PengNi / ccsmeth

Detecting DNA methylation from PacBio CCS reads
BSD 3-Clause Clear License
72 stars 11 forks source link

Index error during align_reads in denovo mode #46

Open Surbhigrewal opened 11 months ago

Surbhigrewal commented 11 months ago

Hi there,

I'm getting the below error after the call_mods has generated the bam file and I use it to align to ref. It generated the pbmm2.bam file but could not create the BAI index.

2023-12-06 17:30:58 - INFO - stdout:

2023-12-06 17:30:58 - INFO - stderr:
>|> 20231206 16:33:04.637 -|- WARN -|- AlignSettings -|- 0x2b9fefede340|| -|- Requested more threads for alignment 
(160) than system-wide available (40)
>|> 20231206 16:33:04.689 -|- WARN -|- operator() -|- 0x2b9fefede340|| -|- Input is aligned reads. Only primary 
alignments will be respected to allow idempotence!
[E::hts_idx_check_range] Region 536851006..536880338 cannot be stored in a bai index. Try using a csi index
[E::sam_index] Read 'm64164_220611_190014/99878424/ccs' with ref_name='Chr1At', ref_length=614431332, 
flags=0, pos=536851007 cannot be indexed
>|> 20231206 17:30:58.187 -|- FATAL -|- Close -|- 0x2b9fefede340|| -|- pbmm2 align ERROR: BAI Index Generation: 
Failed to create index for output.hifi.call_mods.modbam.pbmm2.bam

I tried to run pbmm2 directly using this code which allows for a CSI index to be created by pbmm2 and samtools

pbmm2 align --preset CCS -j 40 --sort  --bam-index CSI ref.fasta output.hifi.call_mods.modbam.bam 
output.hifi.call_mods.modbam.pbmm2.bam && samtools index -@ 40 -c output.hifi.call_mods.modbam.pbmm2.bam

I proceeded to the call modification freq step using the aggregate mode with the above bam and index files and got the below error which means the CSI index file is not being recognised and samtools tries to create a BAI index again and fails.

2023-12-06 23:40:49 - INFO - [main]call_freq_bam starts
2023-12-06 23:40:49 - INFO - indexing bam file-output.call_mods.modbam.pbmm2.bam

[E::hts_idx_check_range] Region 536851006..536880338 cannot be stored in a bai index.
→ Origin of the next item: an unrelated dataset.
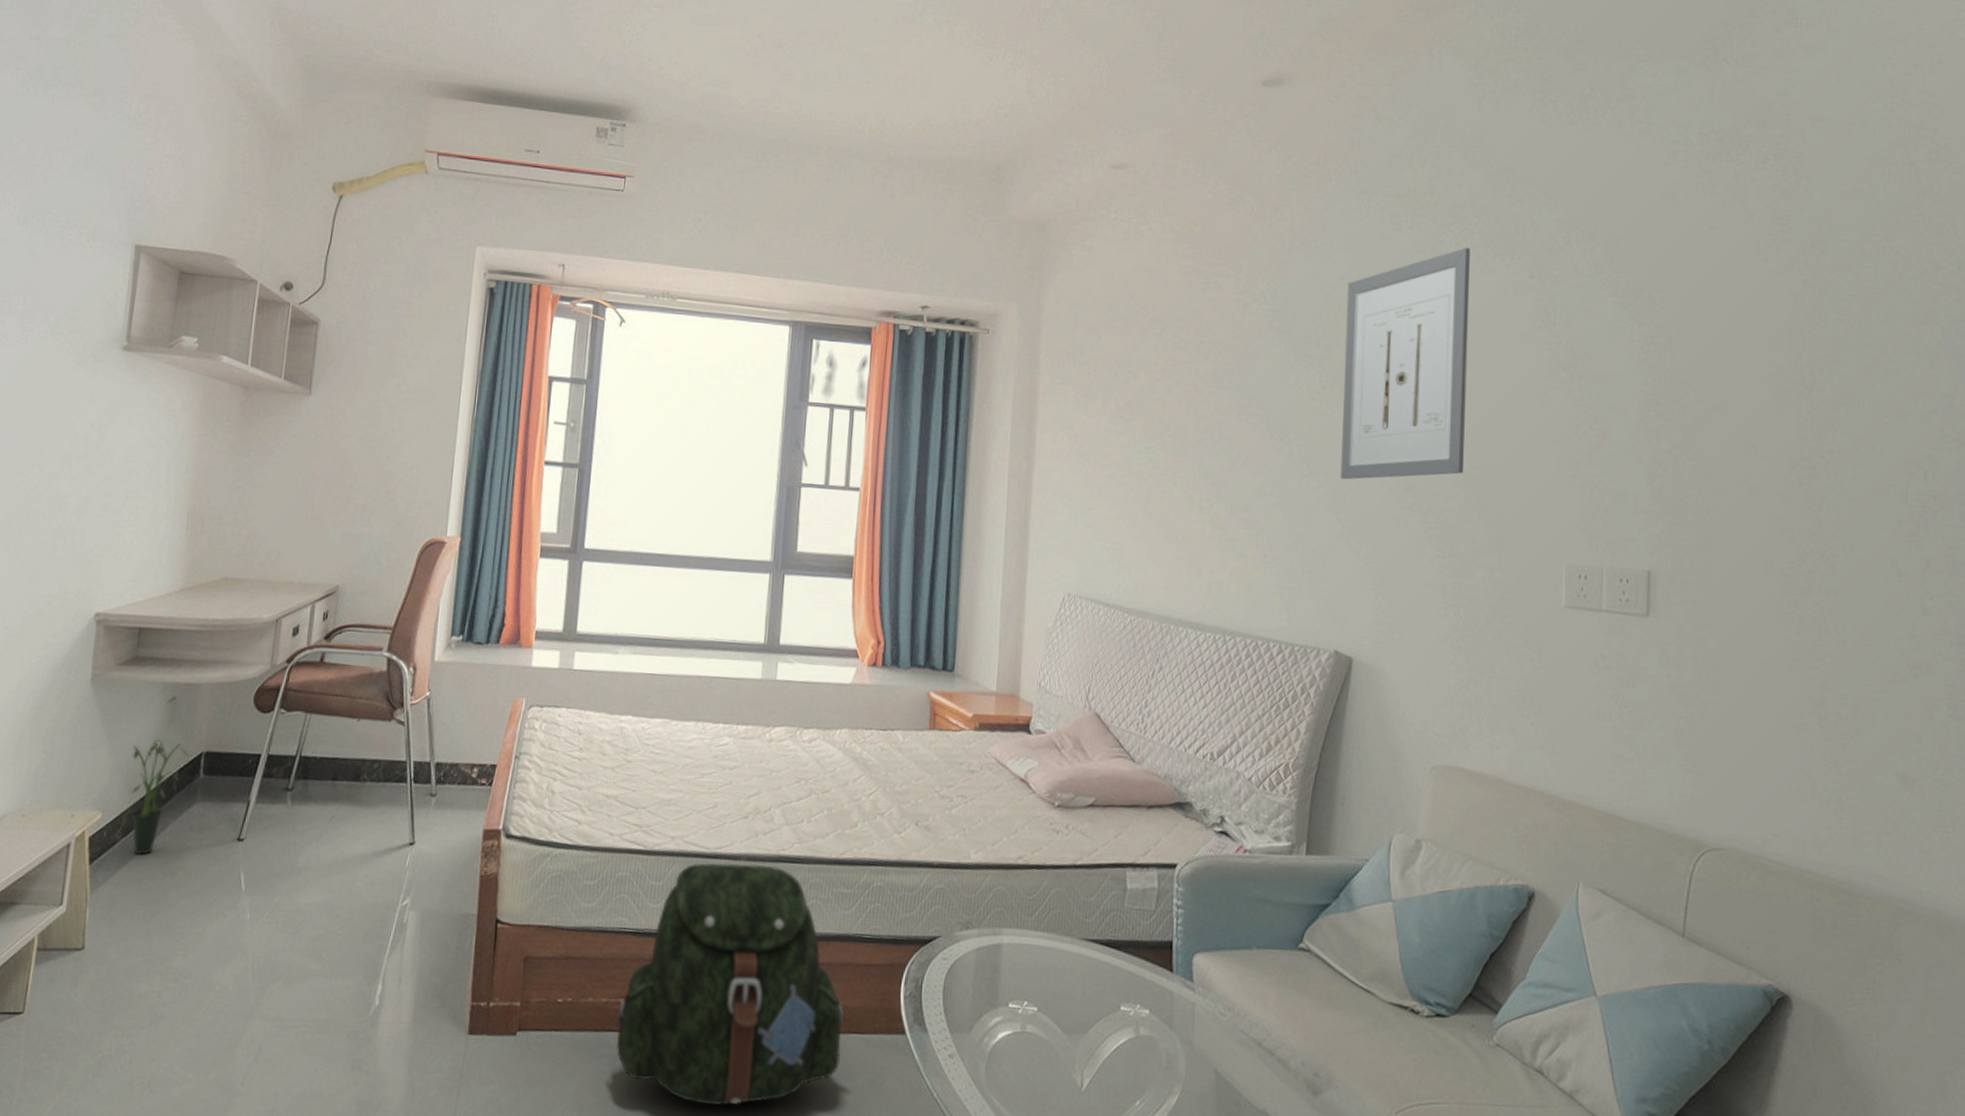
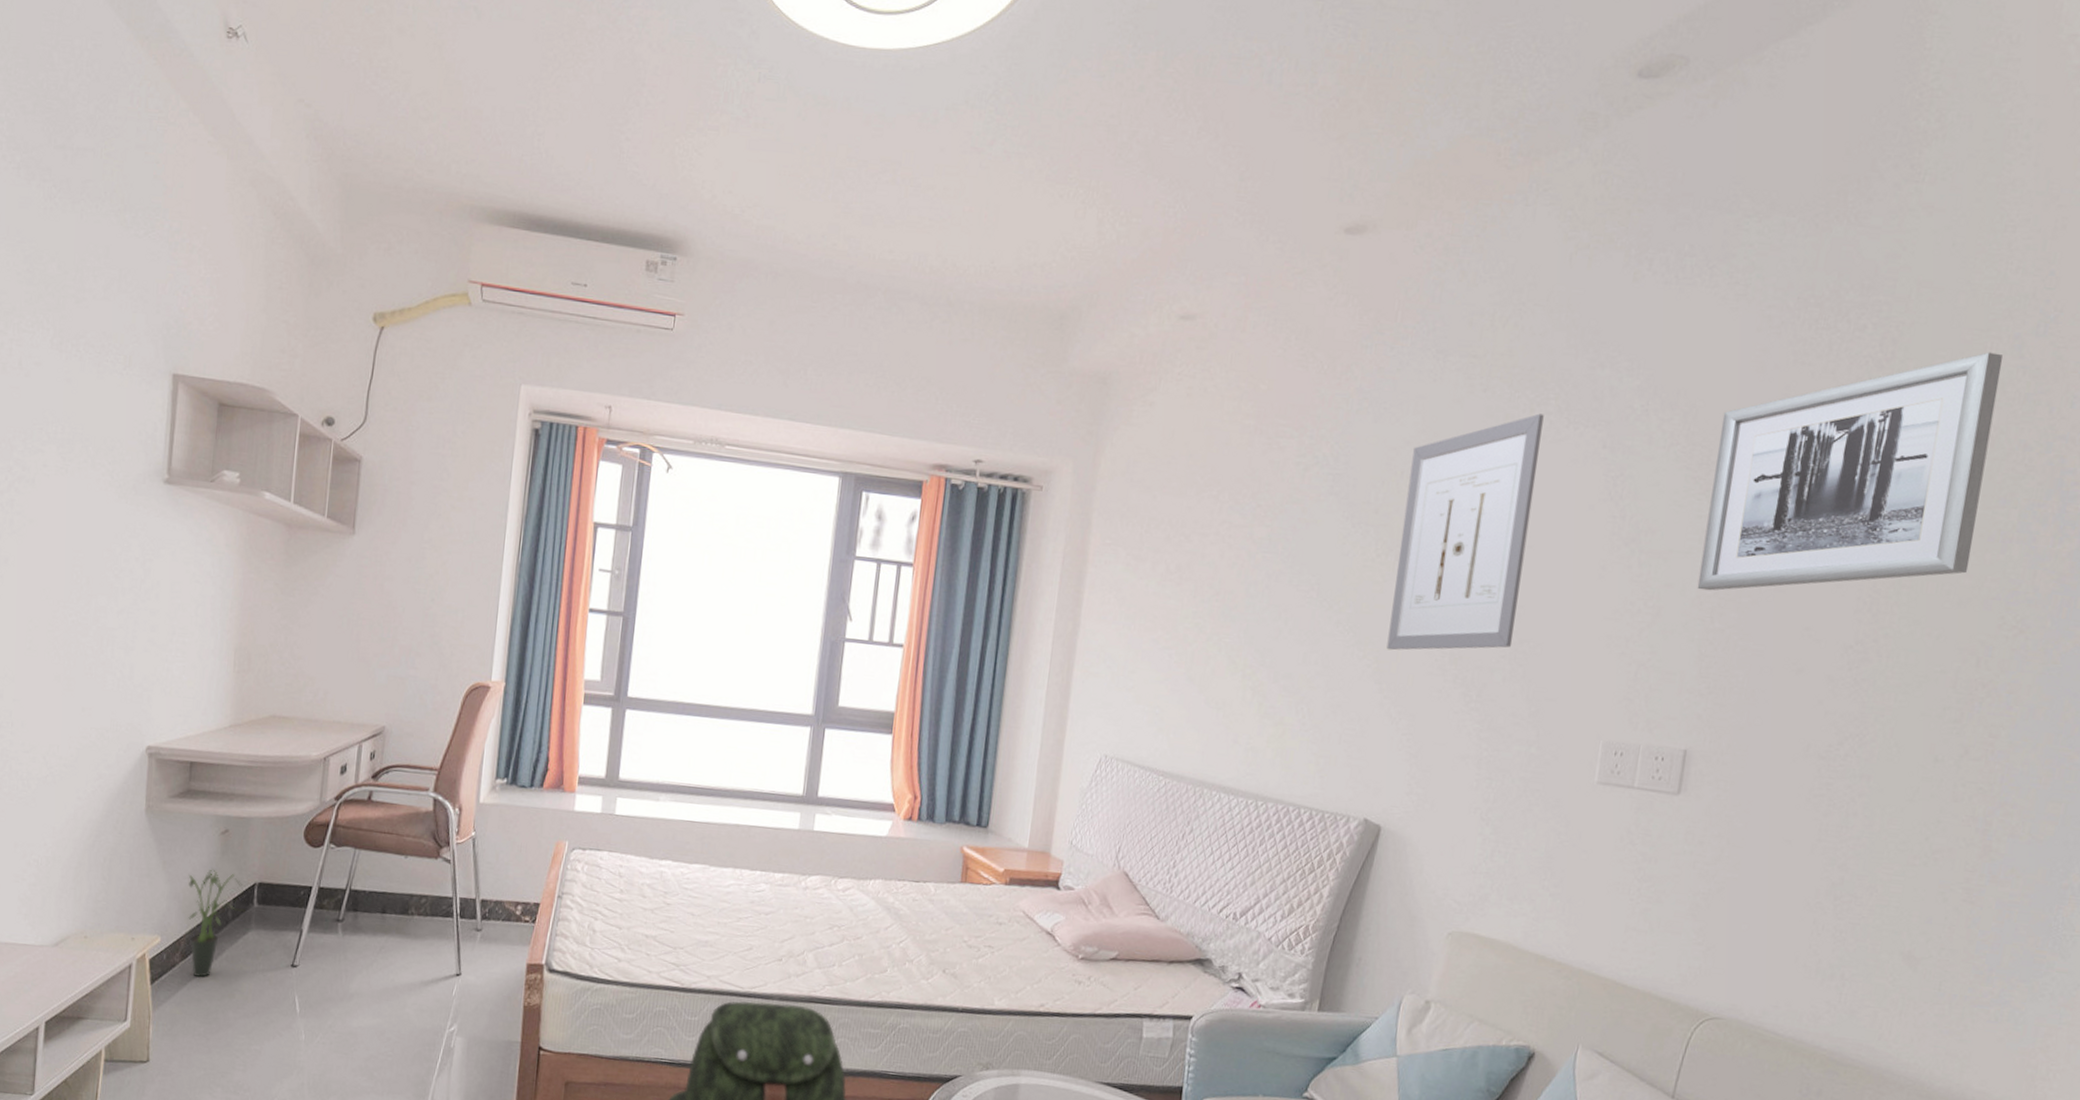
wall art: none [1639,179,1902,413] -> present [1697,352,2003,591]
Try using a csi index
[E::sam_index] Read 'm64164_220611_190014/99878424/ccs' with ref_name='Chr1At', ref_length=614431332, flags=0, pos=536851007 cannot be indexed
Traceback (most recent call last):
  File "//miniconda3/envs/ccsmeth/bin/ccsmeth", line 10, in <module>
    sys.exit(main())
  File "/miniconda3/envs/ccsmeth/lib/python3.8/site-packages/ccsmeth/ccsmeth.py", line 795, in main
    args.func(args)
  File "/miniconda3/envs/ccsmeth/lib/python3.8/site-packages/ccsmeth/ccsmeth.py", line 44, in main_call_freqb
    call_mods_frequency_from_bamfile(args)
  File "/miniconda3/envs/ccsmeth/lib/python3.8/site-packages/ccsmeth/call_mods_freq_bam.py", line 688, in call_mods_frequency_from_bamfile
    index_bam_if_needed2(inputpath, args.threads)
  File "/miniconda3/envs/ccsmeth/lib/python3.8/site-packages/ccsmeth/utils/process_utils.py", line 280, in index_bam_if_needed2
    pysam.index("-@", str(threads), inputfile)
  File "/miniconda3/envs/ccsmeth/lib/python3.8/site-packages/pysam/utils.py", line 83, in __call__
    raise SamtoolsError(
pysam.utils.SamtoolsError: 'samtools returned with error 1: stdout=, stderr=samtools index: failed to create index for "output.hifi.call_mods.modbam.pbmm2.bam": Numerical result out of range\n'

What is the workaround for this please?

PengNi commented 11 months ago

Hi @Surbhigrewal , thank you very much for reporting this. I didn't consider this kind of case that the size of a chromosome is >512MB before. I have updated the code, please try the latest version of ccsmeth.

Best, Peng

Surbhigrewal commented 11 months ago

I got around the problem by renaming my .csi index as .bai. This started generating a bed file but the process is quite slow. I'm wondering if it is due to the incorrect type of index file. But thank you for sorting out the indexing and updating the software.